DESCRIPTION OF THE TASK |
Rewrite the part of the data that opens with the line containing "Return results in" and closes at the end of the data, replacing "Show me where" with "Tell me where" and leaving everything else unchanged.

DATA PROVIDED |
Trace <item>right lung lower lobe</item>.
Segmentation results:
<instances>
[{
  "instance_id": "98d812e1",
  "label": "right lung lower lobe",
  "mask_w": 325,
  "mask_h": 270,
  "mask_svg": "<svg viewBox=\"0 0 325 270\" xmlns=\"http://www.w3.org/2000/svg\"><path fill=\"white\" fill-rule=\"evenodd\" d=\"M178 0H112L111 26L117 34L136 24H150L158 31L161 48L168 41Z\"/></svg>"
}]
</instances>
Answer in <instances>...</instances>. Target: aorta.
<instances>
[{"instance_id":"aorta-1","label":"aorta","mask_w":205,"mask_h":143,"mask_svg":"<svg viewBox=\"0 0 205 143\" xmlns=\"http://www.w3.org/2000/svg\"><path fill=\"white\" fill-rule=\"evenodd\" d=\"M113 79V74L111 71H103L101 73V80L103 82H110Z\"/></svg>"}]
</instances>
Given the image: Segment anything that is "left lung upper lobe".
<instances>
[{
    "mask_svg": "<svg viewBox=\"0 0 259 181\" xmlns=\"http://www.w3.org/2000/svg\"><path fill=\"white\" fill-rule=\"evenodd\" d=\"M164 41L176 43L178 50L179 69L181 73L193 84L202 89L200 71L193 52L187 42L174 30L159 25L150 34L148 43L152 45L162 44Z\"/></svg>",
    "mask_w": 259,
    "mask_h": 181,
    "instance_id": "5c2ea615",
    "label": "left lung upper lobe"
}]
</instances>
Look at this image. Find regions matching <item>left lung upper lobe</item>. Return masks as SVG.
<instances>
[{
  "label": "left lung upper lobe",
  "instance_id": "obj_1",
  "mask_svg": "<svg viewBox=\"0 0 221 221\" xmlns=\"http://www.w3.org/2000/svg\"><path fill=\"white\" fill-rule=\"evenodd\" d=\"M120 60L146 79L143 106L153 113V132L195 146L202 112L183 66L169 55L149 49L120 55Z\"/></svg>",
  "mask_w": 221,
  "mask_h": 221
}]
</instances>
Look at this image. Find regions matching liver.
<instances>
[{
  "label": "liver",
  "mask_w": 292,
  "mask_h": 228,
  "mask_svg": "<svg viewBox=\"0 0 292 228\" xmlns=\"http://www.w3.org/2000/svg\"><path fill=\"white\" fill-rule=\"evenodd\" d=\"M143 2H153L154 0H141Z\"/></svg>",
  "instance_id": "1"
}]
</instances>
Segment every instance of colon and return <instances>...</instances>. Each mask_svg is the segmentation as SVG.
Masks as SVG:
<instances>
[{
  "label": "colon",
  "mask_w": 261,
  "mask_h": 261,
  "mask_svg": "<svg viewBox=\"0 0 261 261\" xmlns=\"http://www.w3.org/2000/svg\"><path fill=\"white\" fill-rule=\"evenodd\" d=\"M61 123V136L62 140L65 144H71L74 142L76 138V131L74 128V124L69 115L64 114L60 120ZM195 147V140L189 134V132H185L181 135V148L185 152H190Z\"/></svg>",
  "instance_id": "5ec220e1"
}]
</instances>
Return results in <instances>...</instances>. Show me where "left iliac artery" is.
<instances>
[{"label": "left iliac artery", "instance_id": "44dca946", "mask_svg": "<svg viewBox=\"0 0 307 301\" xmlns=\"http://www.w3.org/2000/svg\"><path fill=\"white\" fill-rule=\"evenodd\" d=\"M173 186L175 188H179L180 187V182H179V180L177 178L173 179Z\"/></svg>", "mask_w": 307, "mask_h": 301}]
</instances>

TASK OUTPUT |
Return results in <instances>...</instances>. Tell me where "left iliac artery" is.
<instances>
[{"label": "left iliac artery", "instance_id": "44dca946", "mask_svg": "<svg viewBox=\"0 0 307 301\" xmlns=\"http://www.w3.org/2000/svg\"><path fill=\"white\" fill-rule=\"evenodd\" d=\"M173 186L175 188H179L180 187V182H179V180L177 178L173 179Z\"/></svg>", "mask_w": 307, "mask_h": 301}]
</instances>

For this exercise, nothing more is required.